Con me c’era il pastore Benjamin Simon, responsabile del programma del Cec per le relazioni con le Chiese, accompagnato da padre Mikhail Gundiaev, rappresentante della Chiesa ortodossa russa presso il Consiglio ecumenico delle chiese. Erano presenti per le loro funzioni, non per il loro genere.  Ho sempre cercato di avere una leadership equilibrata nelle delegazioni, ma a causa delle circostanze particolari le funzioni erano questa volta l’obiettivo principale, e ho cercato di mantenere il gruppo piccolo per stabilire un dialogo come richiesto dal Comitato centrale. Sapevo che ci sarebbero state delle reazioni. Nel gruppo dei dirigenti più alti del Cec siamo tre donne e tre uomini.

La nostra vice segretaria generale, prof.ssa Isabel Apawo Phiri, ha guidato la delegazione congiunta con l’Alleanza ACT in Russia alla fine di maggio».

Cosa succederà ora dopo la visita?

«Continueremo a monitorare e a pregare sulla situazione e a proseguire il dialogo. Stiamo operando attraverso quattro focus: relazioni ecclesiali, costruzione della pace, dichiarazioni e comunicazione.
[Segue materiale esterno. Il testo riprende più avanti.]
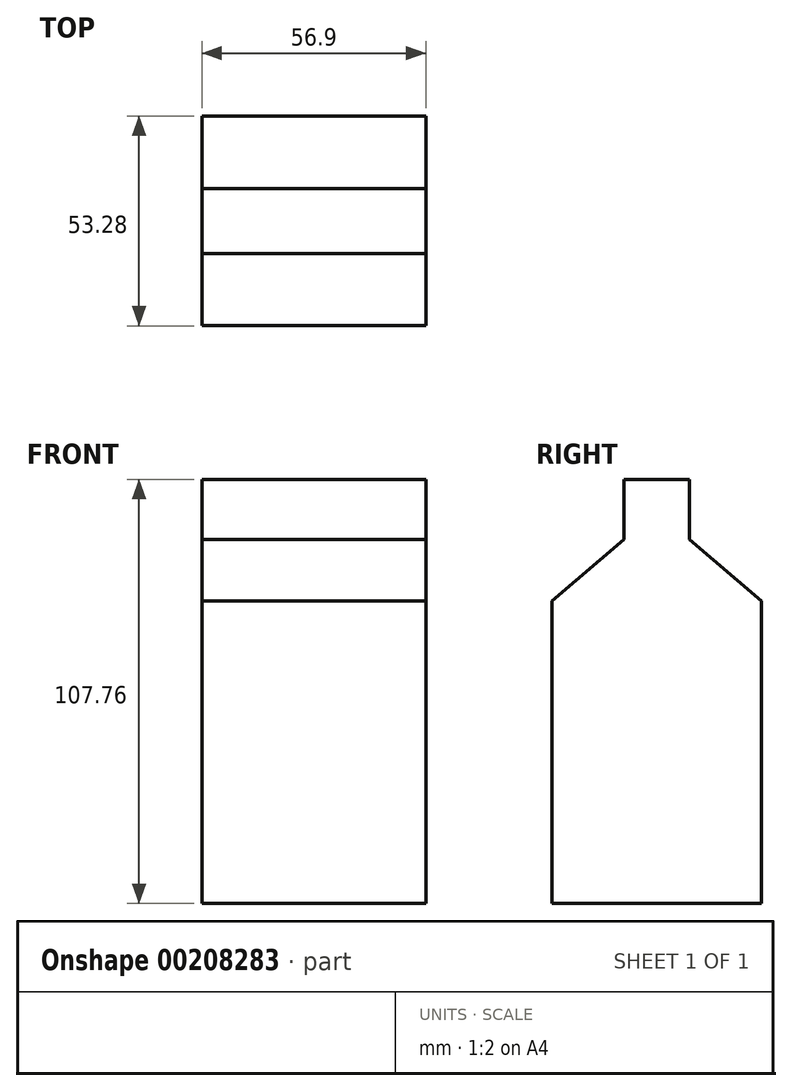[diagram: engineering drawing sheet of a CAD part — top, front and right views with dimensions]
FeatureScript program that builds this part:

Il responsabile delle relazioni ecclesiali continuerà a seguire il dialogo con le chiese e preparerà le visite in relazione alla richiesta della Chiesa ucraina di diventare membro del Cec. Il pastore Benjamin Simon, in qualità di professore all’istituto ecumenico di  Bossey, è stato inoltre incaricato di assicurarsi che il reclutamento di studenti russi per studiare a Bossey continui».